Multi-dimensional fancy indexing in NumPy - Time & Space Complexity
We want to understand how the time needed to pick elements from a multi-dimensional array changes as the array grows.
Specifically, how does fancy indexing with multiple index arrays affect the work done?
Analyze the time complexity of the following code snippet.
import numpy as np
arr = np.arange(10000).reshape(100, 100)
rows = np.array([1, 3, 5, 7])
cols = np.array([2, 4, 6, 8])
result = arr[rows[:, None], cols]
This code selects elements from a 2D array using two index arrays for rows and columns, creating a new array of selected elements.
Identify the loops, recursion, array traversals that repeat.
- Primary operation: Accessing elements for each pair of row and column indices.
- How many times: For each row index, it accesses all column indices, so total accesses = number of rows in index array x number of columns in index array.

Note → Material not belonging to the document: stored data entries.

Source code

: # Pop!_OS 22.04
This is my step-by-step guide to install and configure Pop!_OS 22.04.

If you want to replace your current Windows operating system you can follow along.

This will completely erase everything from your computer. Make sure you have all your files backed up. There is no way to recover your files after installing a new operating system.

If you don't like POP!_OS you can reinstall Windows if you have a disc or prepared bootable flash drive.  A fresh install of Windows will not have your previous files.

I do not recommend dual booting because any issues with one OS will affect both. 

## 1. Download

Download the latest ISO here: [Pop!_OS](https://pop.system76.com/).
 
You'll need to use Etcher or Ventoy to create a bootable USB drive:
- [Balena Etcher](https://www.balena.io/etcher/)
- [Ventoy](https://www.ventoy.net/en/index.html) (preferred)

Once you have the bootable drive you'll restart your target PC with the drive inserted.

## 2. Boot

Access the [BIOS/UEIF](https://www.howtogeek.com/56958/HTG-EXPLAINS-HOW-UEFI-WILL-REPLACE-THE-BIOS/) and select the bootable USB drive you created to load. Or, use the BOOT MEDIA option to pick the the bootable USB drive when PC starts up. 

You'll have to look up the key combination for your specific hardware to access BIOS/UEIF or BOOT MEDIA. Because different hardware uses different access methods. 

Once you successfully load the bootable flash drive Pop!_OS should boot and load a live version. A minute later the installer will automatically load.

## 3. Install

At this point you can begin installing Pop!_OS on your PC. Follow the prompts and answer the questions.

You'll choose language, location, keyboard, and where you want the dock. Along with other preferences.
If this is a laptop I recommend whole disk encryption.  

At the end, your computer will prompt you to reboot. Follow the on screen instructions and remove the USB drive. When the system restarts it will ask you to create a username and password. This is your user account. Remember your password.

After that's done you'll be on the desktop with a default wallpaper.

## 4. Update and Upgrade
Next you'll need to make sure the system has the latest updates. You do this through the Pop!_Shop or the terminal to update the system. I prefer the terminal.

As the size of the index arrays grows, the number of element accesses grows by multiplying their lengths.
| Input Size (rows x cols) | Approx. Operations |
|---|---|
| 10 x 10 | 100 |
| 100 x 100 | 10,000 |
| 1000 x 1000 | 1,000,000 |
Pattern observation: The operations grow by multiplying the sizes of the row and column index arrays, so doubling both quadruples the work.
Time Complexity: O(r * c)
This means the time grows proportionally to the product of the lengths of the row and column index arrays.

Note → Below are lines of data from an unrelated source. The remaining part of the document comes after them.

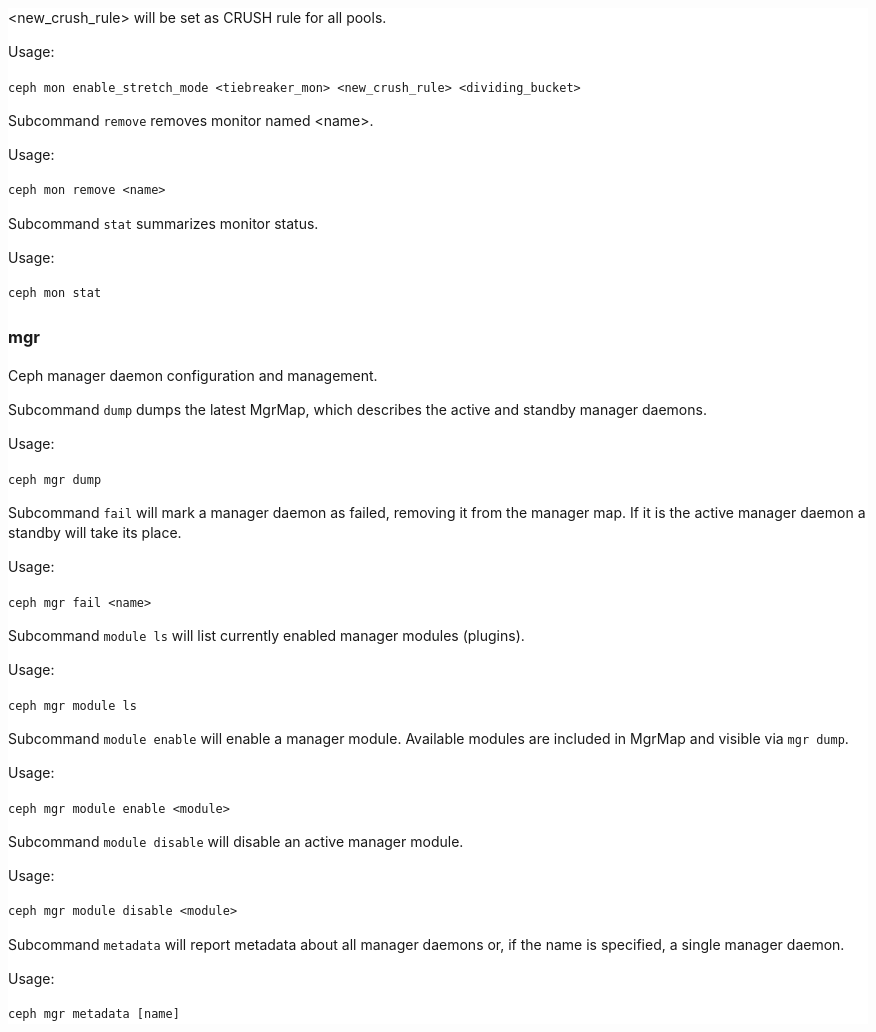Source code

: \<new_crush_rule\> will be set as CRUSH rule for all pools.

Usage:

    ceph mon enable_stretch_mode <tiebreaker_mon> <new_crush_rule> <dividing_bucket>

Subcommand `remove` removes monitor named \<name\>.

Usage:

    ceph mon remove <name>

Subcommand `stat` summarizes monitor status.

Usage:

    ceph mon stat

### mgr

Ceph manager daemon configuration and management.

Subcommand `dump` dumps the latest MgrMap, which describes the active
and standby manager daemons.

Usage:

    ceph mgr dump

Subcommand `fail` will mark a manager daemon as failed, removing it from
the manager map. If it is the active manager daemon a standby will take
its place.

Usage:

    ceph mgr fail <name>

Subcommand `module ls` will list currently enabled manager modules
(plugins).

Usage:

    ceph mgr module ls

Subcommand `module enable` will enable a manager module. Available
modules are included in MgrMap and visible via `mgr dump`.

Usage:

    ceph mgr module enable <module>

Subcommand `module disable` will disable an active manager module.

Usage:

    ceph mgr module disable <module>

Subcommand `metadata` will report metadata about all manager daemons or,
if the name is specified, a single manager daemon.

Usage:

    ceph mgr metadata [name]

[X] Wrong: "The time depends only on the size of the original array, not on the index arrays."
[OK] Correct: The original array size does not affect how many elements are picked; the work depends on how many indices we use to select elements.
Understanding how fancy indexing scales helps you reason about data selection performance in real projects, making your code efficient and clear.
"What if we used a single 1D index array instead of two 1D arrays for rows and columns? How would the time complexity change?"